When Should You Stop an AI Project That Isn't Working?
TL;DR: Continuing an AI project that isn't working costs more than stopping it. Yet most leaders persist out of fear of "wasting" their existing investment. Here's how to make the call with clear criteria — and how to turn a stop into your next project's advantage.
The "We've Already Invested So Much" Problem
You launched an AI project six months ago. Results aren't materializing. Your team has spent dozens of hours on it, you've paid for licenses, and stopping now feels like admitting failure.
This is the sunk cost fallacy — one of the most expensive cognitive traps in project management.
What you've already spent can't be recovered, whether you continue or not. The only relevant question is: will continuing create more value than it costs?
Signals That Don't Lie
Before establishing formal criteria, certain signals should trigger an immediate reassessment:
Technical signals
- Model outputs are inconsistent or unexplainable
- Error rates aren't improving despite repeated adjustments
- Integration with your existing systems remains blocked after multiple attempts
Adoption signals
- Users have stopped using the tool voluntarily
- Qualitative feedback is negative or indifferent
- The tool creates more work than it saves
Strategic signals
- The original use case turned out to be less relevant than anticipated
- The business context has shifted (new competitor, new regulation, new process)
- The required data isn't available or is too costly to obtain
Formal Kill Criteria
To remove emotion from the decision, define kill criteria before launching a project. If you haven't, define them now.
Criterion 1: Performance threshold
Set a clear metric with a minimum bar. Example: "If model accuracy doesn't reach 85% by end of month 3, we pivot or stop."
Criterion 2: Adoption threshold
Example: "If fewer than 50% of target users are actively using the tool after 8 weeks of deployment, we reassess."
Criterion 3: ROI threshold
Example: "If the project hasn't saved the equivalent of its total cost in measurable gains within 6 months, we stop."
See our article on measuring AI ROI in SMBs for help building these metrics.
Stop vs. Pivot: What's the Difference?
Not every failing AI project deserves to be killed. Sometimes the technology is valid but the use case is wrong — or vice versa.
Pivot if:
- The technology works but you applied it to the wrong process
- The right use case exists in your organization but wasn't the one you targeted
- Missing data is accessible with reasonable effort
Stop if:
- No realistic use case justifies further investment
- The root problem (missing data, absent process, structural resistance) can't be solved
- The team is burned out and AI's credibility in the organization is damaged
Also read our analysis of AI transformation KPIs to determine whether your issue is measurement or substance.
How to Stop Cleanly
A poorly managed shutdown can compromise future projects. Here's how to handle it:
1. Document your learnings
Run a structured post-mortem with stakeholders:
- What worked?
- What didn't work, and why?
- What would we have done differently?
2. Preserve institutional knowledge
Before closing the project:
- Archive code, configurations, and test data
- Document attempted integrations (even failed ones)
- Keep records of evaluated vendors and tools
3. Communicate honestly
A stopped AI project shouldn't be a taboo topic.

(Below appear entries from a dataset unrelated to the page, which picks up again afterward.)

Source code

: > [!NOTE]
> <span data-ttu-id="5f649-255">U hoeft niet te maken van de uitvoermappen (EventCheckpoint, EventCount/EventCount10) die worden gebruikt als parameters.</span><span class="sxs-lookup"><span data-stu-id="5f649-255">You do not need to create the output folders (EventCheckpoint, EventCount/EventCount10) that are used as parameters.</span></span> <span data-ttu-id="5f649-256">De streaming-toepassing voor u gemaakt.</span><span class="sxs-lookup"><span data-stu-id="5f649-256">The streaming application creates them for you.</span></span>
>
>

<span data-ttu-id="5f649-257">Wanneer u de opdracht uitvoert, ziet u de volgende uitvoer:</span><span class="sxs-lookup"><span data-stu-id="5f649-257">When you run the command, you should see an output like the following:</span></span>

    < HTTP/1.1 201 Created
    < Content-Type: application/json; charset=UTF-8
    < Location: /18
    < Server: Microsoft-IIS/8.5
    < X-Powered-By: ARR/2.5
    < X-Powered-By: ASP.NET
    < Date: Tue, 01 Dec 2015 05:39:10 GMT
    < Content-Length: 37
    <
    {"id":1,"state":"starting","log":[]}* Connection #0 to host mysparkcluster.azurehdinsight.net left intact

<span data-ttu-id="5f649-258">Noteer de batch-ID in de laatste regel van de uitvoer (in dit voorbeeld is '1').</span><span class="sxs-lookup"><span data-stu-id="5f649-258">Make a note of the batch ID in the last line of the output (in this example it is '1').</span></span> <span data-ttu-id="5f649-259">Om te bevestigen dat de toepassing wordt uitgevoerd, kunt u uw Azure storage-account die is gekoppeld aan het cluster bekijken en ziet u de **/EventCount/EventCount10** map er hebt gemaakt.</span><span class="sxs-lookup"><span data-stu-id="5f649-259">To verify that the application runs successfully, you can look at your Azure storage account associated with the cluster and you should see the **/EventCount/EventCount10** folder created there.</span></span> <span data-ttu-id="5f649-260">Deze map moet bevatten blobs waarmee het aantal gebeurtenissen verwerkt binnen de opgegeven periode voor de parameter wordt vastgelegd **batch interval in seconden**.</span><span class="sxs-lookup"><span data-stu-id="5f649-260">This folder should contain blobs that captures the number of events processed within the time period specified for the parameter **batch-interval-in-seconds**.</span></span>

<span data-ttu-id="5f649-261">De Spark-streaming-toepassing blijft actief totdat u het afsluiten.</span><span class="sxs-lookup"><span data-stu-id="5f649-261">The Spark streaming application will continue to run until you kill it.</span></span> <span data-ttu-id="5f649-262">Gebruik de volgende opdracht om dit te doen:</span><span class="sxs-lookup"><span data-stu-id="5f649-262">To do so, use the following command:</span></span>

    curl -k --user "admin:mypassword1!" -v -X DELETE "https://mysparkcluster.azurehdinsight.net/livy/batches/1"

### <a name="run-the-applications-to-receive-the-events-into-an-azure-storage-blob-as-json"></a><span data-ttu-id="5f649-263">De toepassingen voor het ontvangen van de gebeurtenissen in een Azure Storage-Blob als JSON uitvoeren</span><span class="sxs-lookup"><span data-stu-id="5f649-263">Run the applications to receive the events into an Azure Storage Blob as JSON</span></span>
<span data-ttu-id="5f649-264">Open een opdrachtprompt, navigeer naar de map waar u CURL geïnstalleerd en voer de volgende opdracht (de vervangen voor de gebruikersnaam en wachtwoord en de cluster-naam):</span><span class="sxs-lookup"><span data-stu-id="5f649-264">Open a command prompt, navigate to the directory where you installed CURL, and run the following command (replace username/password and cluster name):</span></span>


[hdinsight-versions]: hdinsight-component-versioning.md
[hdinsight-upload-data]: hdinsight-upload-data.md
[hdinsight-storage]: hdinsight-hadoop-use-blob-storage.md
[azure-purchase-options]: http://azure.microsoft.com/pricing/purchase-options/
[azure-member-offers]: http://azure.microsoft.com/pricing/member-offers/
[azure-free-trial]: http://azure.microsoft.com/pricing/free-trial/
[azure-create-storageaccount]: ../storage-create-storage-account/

Brief your team on:
- What you learned
- What you'll do differently
- What comes next
4. Extract structural lessons
AI failures often expose deeper issues: unstructured data, undocumented processes, cultural resistance. These insights are valuable for what comes next. See our article on common AI audit mistakes.
The Hidden Benefit of a Well-Managed Stop
Stopping an AI project that isn't working — communicated clearly — actually builds credibility.
It signals that you're rigorous, that you measure results, and that you're not doing AI just for the sake of it. It's a strong message for your teams: we deploy what works, and we learn from what doesn't.
SMBs that succeed with AI aren't the ones that never fail. They're the ones that learn quickly and redirect effectively.
A Decision Checklist
Before deciding to stop or continue, answer these 5 questions:
- Are the originally defined KPIs at least 70% achieved?
- Is user adoption stable or growing?
- Have you identified fixable root causes of failure?
- Do you have the budget and energy to fix those causes?
- Is the business opportunity behind this project still relevant?
If you answer "no" to 3 or more of these 5 questions, stop the project and redirect the resources.